* [Extracted information]
..........

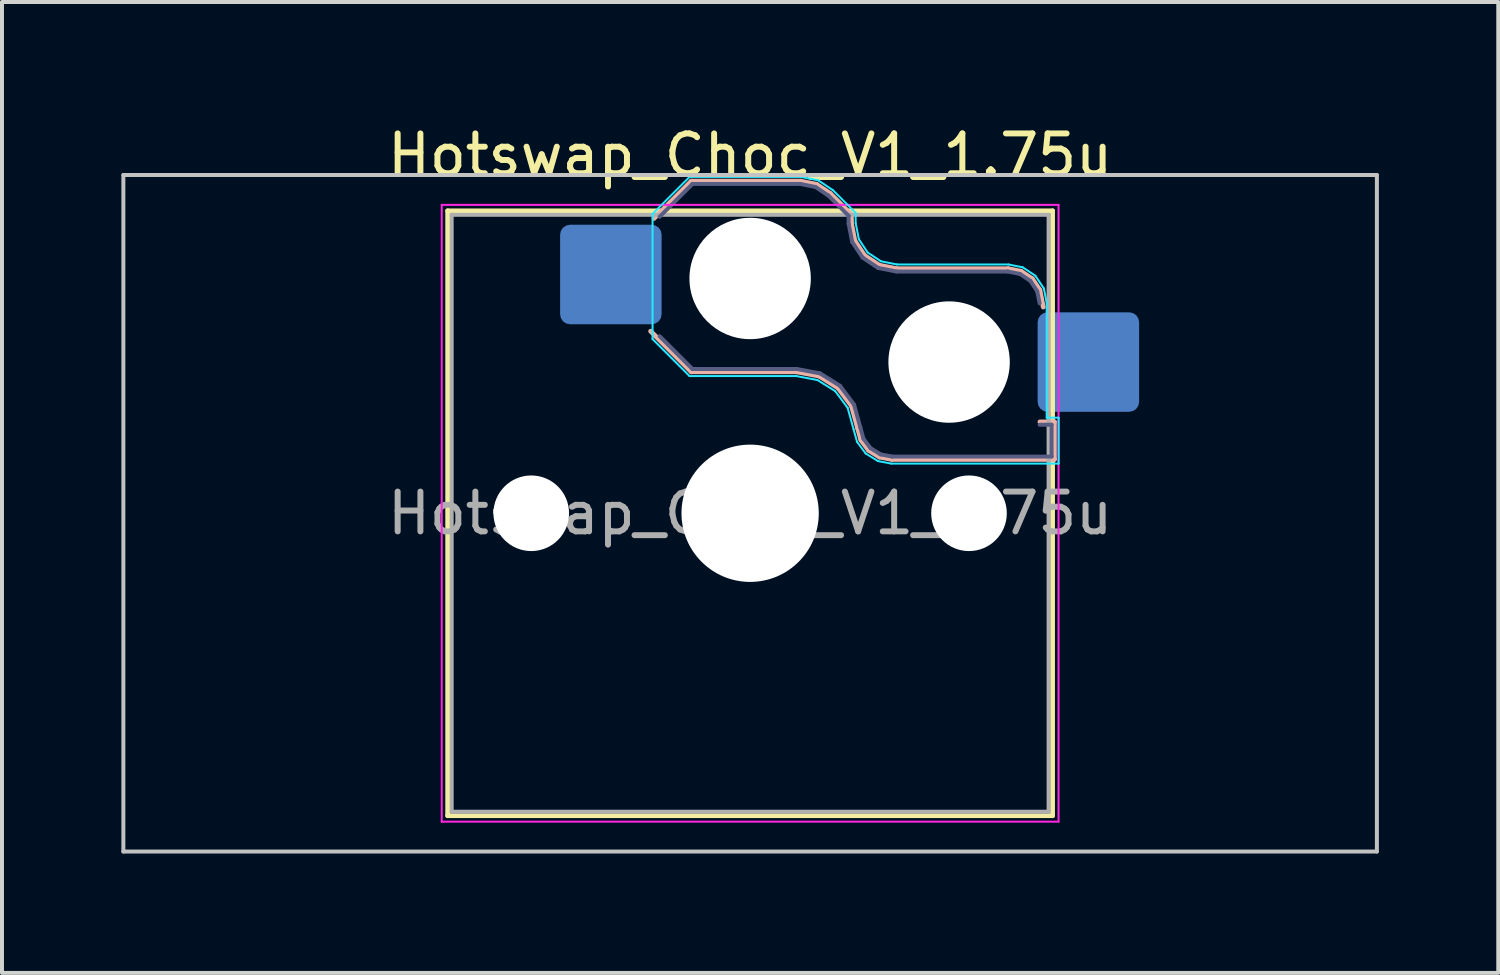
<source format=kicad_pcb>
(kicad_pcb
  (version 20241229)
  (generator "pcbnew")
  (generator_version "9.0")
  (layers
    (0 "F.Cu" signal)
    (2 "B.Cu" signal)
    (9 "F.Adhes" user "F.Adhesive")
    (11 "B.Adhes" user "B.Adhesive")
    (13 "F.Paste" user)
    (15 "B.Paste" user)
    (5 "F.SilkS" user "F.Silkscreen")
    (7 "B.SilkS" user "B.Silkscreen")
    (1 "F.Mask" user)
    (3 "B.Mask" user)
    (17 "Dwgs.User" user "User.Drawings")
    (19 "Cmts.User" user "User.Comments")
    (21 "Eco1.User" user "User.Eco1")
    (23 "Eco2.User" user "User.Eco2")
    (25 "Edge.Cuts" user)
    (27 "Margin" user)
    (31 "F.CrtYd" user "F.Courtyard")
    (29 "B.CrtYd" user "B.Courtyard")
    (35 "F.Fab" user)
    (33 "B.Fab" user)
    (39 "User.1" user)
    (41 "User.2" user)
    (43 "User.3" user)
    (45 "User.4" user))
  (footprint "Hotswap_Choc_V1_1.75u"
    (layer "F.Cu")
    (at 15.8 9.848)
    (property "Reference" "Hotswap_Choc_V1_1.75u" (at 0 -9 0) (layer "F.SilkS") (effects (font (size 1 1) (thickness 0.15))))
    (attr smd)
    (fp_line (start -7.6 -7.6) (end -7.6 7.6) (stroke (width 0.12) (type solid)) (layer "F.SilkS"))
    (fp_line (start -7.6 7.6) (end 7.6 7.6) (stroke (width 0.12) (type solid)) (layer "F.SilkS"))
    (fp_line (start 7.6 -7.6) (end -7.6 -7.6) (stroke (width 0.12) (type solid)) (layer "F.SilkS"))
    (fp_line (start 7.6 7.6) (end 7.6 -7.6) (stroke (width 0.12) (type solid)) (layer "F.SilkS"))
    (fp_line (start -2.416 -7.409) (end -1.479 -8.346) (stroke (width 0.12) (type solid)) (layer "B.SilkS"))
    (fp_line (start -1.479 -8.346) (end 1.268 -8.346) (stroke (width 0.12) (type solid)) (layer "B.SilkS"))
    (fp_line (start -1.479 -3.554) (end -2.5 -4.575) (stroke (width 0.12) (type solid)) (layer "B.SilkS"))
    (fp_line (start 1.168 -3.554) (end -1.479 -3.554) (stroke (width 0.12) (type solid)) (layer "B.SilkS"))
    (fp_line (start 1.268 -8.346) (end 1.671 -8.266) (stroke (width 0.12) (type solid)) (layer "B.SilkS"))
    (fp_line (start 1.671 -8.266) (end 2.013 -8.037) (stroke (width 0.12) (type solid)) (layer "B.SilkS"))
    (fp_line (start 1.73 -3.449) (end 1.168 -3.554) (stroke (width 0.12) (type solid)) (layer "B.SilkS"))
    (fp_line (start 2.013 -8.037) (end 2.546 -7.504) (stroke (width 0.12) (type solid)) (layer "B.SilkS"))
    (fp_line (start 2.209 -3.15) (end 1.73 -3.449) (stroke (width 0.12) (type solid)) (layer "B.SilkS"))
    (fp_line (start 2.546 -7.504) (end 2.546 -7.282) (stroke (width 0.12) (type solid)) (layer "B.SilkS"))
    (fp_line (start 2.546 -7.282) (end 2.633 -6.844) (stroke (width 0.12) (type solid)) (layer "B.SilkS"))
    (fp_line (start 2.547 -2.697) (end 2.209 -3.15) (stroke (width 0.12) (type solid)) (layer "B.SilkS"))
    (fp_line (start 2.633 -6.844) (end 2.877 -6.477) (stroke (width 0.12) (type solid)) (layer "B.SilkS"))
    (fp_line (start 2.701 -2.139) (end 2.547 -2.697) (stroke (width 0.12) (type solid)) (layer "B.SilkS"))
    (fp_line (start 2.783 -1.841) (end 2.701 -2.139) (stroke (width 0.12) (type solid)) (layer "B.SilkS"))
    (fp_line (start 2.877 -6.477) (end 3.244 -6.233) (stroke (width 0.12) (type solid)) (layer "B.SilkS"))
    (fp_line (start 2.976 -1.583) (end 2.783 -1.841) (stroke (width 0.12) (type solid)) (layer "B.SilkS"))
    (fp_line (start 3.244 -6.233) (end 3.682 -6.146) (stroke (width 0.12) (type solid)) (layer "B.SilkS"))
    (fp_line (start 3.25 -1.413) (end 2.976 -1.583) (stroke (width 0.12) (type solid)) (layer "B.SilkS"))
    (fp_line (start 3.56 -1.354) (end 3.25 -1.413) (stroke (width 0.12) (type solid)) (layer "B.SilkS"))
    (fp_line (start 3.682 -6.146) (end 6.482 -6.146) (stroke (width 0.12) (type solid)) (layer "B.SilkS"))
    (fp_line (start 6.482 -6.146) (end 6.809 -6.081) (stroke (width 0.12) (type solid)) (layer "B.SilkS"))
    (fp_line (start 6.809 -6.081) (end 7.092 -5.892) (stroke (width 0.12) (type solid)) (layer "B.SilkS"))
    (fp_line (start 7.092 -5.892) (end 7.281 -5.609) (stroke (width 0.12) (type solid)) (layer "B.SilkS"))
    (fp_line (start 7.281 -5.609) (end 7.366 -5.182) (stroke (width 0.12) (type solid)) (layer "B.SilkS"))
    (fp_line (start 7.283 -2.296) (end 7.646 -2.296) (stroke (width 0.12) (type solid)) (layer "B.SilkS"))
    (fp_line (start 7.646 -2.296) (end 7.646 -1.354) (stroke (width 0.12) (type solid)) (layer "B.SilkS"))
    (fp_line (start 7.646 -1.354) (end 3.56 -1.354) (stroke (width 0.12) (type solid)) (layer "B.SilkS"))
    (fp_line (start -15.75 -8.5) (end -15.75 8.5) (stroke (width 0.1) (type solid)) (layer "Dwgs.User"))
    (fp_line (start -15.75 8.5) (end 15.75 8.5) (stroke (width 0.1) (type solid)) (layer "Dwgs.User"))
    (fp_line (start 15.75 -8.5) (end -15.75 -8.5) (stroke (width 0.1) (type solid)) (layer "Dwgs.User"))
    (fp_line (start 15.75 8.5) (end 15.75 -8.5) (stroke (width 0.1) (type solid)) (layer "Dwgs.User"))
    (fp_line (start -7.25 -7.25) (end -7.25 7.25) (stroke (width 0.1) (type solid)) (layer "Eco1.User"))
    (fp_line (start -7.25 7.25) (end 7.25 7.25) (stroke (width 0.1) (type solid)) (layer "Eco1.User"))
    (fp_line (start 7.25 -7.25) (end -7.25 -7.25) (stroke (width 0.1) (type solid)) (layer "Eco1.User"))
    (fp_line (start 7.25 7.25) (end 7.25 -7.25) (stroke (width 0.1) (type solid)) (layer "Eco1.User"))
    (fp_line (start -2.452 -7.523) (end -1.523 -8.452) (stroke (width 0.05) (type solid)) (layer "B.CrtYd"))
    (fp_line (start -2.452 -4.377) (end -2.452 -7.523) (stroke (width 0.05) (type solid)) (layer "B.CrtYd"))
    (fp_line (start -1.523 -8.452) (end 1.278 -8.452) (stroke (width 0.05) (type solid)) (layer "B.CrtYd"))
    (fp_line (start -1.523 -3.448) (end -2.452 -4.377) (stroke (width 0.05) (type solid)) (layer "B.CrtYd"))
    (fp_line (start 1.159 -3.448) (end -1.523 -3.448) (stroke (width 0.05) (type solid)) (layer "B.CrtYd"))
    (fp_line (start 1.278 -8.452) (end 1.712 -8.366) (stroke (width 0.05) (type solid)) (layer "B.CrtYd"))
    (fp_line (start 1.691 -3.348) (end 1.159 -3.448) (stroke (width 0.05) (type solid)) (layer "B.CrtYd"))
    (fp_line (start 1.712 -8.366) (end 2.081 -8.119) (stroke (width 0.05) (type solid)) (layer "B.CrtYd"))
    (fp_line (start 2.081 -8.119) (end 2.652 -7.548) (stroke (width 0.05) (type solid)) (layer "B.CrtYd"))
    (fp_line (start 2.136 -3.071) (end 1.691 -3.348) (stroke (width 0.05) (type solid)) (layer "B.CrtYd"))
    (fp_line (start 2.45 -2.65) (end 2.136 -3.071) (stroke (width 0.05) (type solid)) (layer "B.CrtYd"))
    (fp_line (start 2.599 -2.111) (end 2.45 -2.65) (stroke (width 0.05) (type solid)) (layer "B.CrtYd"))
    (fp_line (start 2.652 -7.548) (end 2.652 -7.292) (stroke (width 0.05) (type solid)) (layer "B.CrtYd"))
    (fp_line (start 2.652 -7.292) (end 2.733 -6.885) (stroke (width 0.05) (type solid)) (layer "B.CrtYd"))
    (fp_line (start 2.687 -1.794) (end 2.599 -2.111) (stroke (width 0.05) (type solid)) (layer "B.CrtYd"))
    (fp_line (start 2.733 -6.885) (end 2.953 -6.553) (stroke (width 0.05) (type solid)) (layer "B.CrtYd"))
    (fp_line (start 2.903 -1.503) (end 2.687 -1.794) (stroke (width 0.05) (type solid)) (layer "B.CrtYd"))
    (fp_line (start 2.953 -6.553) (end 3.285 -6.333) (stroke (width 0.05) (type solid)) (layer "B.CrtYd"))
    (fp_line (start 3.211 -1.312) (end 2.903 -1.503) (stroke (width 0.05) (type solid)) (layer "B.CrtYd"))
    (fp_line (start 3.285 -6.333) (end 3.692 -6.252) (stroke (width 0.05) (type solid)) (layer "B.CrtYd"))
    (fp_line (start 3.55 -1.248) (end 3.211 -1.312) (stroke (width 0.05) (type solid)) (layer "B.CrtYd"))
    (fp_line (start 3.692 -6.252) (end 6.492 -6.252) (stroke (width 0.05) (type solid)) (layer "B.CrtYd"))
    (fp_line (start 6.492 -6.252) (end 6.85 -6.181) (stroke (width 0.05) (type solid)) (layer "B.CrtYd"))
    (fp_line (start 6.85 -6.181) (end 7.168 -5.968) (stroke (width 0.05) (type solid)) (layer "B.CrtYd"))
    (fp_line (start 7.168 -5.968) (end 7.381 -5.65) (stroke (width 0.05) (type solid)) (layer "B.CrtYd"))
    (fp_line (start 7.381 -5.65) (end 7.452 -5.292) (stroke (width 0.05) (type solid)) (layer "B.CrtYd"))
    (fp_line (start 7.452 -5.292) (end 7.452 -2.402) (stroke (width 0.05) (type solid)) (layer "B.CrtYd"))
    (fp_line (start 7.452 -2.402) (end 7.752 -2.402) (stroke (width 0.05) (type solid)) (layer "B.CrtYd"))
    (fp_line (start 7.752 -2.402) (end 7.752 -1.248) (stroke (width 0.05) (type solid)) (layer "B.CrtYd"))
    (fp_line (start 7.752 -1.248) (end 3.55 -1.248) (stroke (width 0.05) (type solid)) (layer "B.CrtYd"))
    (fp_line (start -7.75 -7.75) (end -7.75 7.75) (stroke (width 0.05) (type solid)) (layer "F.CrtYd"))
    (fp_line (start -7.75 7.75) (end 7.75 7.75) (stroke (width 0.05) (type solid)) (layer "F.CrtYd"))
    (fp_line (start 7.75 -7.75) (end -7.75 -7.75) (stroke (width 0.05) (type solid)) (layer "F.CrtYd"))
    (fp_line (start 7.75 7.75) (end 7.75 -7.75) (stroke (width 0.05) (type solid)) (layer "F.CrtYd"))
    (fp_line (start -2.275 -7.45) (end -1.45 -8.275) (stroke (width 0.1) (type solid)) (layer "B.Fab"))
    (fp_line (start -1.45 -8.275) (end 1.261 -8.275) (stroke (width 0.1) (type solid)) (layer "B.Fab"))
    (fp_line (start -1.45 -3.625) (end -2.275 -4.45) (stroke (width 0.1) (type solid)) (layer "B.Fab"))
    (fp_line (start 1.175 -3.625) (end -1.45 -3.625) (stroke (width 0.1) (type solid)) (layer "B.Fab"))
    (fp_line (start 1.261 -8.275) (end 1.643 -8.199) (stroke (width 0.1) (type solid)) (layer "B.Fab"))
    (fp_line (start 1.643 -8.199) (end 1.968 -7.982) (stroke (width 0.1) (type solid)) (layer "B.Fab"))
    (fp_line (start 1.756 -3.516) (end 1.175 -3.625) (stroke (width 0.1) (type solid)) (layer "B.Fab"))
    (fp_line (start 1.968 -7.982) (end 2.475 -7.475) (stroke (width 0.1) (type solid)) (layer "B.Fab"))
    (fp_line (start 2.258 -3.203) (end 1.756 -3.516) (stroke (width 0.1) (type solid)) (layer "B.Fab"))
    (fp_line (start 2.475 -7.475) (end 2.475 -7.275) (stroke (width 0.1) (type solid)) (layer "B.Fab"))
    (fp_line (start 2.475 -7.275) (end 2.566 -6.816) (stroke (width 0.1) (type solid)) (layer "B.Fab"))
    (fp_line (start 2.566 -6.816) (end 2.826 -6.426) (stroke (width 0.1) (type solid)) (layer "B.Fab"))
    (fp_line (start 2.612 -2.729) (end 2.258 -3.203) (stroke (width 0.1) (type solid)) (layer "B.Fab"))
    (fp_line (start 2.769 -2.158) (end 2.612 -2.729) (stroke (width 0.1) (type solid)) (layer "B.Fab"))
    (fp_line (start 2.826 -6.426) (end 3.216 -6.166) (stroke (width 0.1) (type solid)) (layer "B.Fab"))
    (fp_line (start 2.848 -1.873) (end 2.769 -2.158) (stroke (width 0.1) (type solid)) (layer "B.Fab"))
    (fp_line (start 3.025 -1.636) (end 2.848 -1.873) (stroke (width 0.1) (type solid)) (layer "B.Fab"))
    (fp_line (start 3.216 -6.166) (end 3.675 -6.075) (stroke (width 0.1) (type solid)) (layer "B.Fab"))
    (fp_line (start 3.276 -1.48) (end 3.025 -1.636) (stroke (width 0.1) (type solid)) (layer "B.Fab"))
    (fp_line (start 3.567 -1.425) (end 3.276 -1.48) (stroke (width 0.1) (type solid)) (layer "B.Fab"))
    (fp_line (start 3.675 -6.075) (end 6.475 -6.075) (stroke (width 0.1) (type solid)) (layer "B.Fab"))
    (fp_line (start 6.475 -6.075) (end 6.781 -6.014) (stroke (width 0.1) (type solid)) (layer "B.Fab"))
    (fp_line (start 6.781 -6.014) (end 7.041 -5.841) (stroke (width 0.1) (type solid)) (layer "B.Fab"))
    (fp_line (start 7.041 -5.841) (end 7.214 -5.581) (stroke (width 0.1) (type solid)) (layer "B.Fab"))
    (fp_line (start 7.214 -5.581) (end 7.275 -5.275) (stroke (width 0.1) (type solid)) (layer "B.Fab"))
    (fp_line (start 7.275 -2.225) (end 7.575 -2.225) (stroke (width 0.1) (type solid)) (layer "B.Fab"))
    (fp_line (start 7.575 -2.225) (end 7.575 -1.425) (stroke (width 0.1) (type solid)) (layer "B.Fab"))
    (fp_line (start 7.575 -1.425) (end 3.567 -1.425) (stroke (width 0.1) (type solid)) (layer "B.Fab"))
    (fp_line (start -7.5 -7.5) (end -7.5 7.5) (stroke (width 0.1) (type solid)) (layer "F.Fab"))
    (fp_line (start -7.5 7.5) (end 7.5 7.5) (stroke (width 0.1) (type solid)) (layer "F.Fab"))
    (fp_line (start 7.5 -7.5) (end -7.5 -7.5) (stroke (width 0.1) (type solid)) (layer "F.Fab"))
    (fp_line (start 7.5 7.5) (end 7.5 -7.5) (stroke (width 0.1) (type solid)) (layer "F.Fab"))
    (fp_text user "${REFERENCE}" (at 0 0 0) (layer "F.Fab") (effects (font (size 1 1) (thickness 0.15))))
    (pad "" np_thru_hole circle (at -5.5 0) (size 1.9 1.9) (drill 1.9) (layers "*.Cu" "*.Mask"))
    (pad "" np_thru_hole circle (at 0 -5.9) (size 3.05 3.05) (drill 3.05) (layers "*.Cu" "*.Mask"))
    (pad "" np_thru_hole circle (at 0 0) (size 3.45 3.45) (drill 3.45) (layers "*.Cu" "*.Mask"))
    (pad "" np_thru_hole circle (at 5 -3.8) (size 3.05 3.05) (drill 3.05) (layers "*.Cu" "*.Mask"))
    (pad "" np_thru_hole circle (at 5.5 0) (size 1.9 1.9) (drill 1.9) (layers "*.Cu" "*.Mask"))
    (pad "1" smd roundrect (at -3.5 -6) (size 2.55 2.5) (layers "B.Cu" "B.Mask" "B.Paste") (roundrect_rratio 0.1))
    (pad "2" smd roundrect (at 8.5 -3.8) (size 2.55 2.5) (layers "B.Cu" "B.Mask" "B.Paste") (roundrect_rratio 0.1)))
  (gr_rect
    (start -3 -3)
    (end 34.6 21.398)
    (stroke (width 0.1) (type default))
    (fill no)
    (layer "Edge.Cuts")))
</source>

..........

* [Task to complete] Please return only the lines from the one that contains "(end 34.6 21.398)" through the final line of the entries, each exactly as written.

* [Completed exercise]
    (end 34.6 21.398)
    (stroke (width 0.1) (type default))
    (fill no)
    (layer "Edge.Cuts")))
</source>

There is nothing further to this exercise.